The eldest son Brunulphe had the territory of Louvain, the country of the Ardennes fell to Hydulphe, and the county of Durbuy and of Namur to Glomeric. The pagus of Hainoensis (and city of Cambrai) was granted to the young Alberic, ceded by the Count of Hainaut Vincent Madelgarius, husband of Saint Waltrude. Waltrude's father, Walbert IV, had inherited it from Walbert III but left no male heir. Following the death of Saint Walbert IV, the eldest branch of Walbert III's generation came to an end. After the passing of Saint Waltrude's son Dentelin, the family's estate was transferred to their cousin, Saint Aye, wife of Saint Hydulphe. Having no children, Saint Aye bequeathed her inheritance to Alberic the Orphan, her nephew through her sister, Clotilde, married to Brunulphe. Alberic thus became the rightful heir to the title and properties of Hainaut as the closest male relative per the Salic Law.

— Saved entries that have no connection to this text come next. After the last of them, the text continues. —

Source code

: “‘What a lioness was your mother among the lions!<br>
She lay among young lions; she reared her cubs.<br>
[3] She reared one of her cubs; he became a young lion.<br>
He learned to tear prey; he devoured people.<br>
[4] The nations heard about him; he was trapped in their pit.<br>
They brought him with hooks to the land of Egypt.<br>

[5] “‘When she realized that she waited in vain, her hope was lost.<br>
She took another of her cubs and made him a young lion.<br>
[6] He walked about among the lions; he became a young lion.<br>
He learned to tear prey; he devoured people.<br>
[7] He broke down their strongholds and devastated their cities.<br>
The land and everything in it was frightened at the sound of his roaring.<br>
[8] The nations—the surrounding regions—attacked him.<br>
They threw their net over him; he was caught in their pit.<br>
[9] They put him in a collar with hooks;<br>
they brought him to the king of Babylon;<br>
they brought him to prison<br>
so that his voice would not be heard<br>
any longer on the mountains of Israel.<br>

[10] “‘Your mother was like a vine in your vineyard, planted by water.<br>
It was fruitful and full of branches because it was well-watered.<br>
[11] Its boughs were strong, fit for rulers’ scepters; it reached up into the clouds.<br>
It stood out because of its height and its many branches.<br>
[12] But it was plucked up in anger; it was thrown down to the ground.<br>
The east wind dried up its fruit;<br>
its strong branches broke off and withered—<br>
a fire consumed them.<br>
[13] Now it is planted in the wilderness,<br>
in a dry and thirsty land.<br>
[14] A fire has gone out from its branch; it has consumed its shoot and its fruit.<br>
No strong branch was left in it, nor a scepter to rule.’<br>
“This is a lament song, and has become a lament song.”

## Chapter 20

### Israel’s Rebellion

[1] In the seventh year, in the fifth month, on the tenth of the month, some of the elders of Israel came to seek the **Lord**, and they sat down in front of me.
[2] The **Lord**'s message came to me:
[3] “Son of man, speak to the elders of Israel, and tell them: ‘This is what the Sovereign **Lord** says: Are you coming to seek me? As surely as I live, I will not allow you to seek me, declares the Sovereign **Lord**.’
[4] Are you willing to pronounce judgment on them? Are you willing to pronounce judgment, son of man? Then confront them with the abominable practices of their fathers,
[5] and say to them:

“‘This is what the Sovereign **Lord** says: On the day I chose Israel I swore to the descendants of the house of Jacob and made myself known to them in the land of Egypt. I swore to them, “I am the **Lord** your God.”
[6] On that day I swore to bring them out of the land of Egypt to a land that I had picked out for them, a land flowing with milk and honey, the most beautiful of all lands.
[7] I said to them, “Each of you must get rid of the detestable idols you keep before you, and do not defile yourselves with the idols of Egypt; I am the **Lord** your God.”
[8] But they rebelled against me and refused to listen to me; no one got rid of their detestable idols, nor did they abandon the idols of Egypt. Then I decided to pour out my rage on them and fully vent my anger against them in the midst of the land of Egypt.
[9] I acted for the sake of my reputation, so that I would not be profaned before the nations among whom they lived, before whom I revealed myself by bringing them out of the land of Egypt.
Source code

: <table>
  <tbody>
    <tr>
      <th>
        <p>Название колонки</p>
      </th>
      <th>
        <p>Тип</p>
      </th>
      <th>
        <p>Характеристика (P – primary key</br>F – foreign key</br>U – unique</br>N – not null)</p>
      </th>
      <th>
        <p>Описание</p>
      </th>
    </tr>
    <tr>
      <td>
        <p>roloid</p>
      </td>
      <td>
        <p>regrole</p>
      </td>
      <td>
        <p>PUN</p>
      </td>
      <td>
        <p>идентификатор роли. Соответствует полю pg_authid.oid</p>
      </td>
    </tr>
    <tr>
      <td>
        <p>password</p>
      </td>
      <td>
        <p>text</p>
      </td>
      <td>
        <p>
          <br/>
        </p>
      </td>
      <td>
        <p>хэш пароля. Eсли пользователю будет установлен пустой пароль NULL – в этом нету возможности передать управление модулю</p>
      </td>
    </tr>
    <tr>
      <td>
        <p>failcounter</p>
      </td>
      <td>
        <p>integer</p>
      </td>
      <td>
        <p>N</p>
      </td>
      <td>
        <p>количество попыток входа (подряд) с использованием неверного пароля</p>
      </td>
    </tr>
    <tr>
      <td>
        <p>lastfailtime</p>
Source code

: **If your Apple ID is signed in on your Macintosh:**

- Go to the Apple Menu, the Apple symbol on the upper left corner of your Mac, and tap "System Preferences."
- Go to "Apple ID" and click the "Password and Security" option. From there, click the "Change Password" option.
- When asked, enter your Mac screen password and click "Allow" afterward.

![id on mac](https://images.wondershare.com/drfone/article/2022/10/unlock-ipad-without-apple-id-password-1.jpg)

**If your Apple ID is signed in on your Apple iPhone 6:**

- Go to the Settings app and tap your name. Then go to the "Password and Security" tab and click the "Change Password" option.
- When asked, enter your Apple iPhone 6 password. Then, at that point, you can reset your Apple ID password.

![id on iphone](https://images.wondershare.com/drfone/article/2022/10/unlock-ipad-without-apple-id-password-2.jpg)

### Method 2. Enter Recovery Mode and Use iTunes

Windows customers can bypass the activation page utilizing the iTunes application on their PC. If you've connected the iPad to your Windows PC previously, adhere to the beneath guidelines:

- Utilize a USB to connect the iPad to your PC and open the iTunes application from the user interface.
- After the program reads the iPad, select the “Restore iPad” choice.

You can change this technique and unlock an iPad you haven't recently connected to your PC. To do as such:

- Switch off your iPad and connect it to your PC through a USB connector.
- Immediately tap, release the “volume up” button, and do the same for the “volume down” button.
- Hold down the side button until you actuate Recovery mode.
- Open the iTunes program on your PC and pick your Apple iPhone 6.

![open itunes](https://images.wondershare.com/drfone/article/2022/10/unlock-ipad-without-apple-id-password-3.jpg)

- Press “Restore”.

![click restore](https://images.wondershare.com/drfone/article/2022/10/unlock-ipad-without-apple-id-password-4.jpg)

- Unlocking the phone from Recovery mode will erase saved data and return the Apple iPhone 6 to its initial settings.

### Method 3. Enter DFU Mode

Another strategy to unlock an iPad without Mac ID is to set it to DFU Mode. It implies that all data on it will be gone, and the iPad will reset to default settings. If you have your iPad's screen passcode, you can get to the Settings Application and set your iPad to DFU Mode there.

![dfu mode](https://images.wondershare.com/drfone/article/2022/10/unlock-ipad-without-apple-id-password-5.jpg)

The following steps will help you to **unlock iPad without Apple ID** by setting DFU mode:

The Austrasian king also orchestrated grand marriages, such as Alberic's with Sybille d'Alsace, daughter of the Duke of Alsace.

===Beginning of Mons===
With Alberic's approval, part of the inheritance he lost after his father's death was redirected by King Sigebert to fund a major contribution to an abbey in the royal forest of the Ardennes. Unable to bear the proximity of Condé (former principality of Hainaut) to Blaton, Alberic withdrew to Castriloc (Châteaulieu Castri) where Saint Waltrude had just founded a monastery and King Sigebert was building the church of Sainte Marie, consecrating his two sisters. Near the hermitage of Saint Waltrude, the church of Sainte Marie and a crypt was built around 653 AD. On the hill of present-day Mons in the pagus of Hainoensis, an old tower stood near the church of Sainte Marie. It was believed to be the former site of the Roman fortress known as Castrum Caesaris, built by Julius Caesar during his conquest of Roman Gaul. The fortress was defended against several Gallic tribes and later destroyed by barbarians in the 5th century. In the 7th century, Alberic repaired the remains of the site, surrounded it with walls, and thus formed a castle capable of resisting the enemy. The region subsequently increased in size and prosperity, and around it grew the present-day city of Mons, Belgium, which Charlemagne made the capital of Hainaut in 804 AD.

===Succession===
Alberic passed on to his children the Duchy of Alsace (in southwest Austrasia) and the County of Hainaut. The succession was shared between his two sons, Hugues who was Count of Cambrésis and Walter (Wautier I), his eldest son, who succeeded him as the Count of Hainaut. Walter was known as "the Orphan," following his father's legacy. After Charles Martel died, Count Walter the Orphan ruled Hainaut while Pepin was mayor of the palace.

==Death==
Alberic of the Ardennes died in Mons, in the pagus Hainoensis, Austrasia, Francia (now Hainaut Province, Belgium) in 694 AD. He was buried in the Church of Saint Pierre de Mons (Église de Saint-Pierre-de-Mons).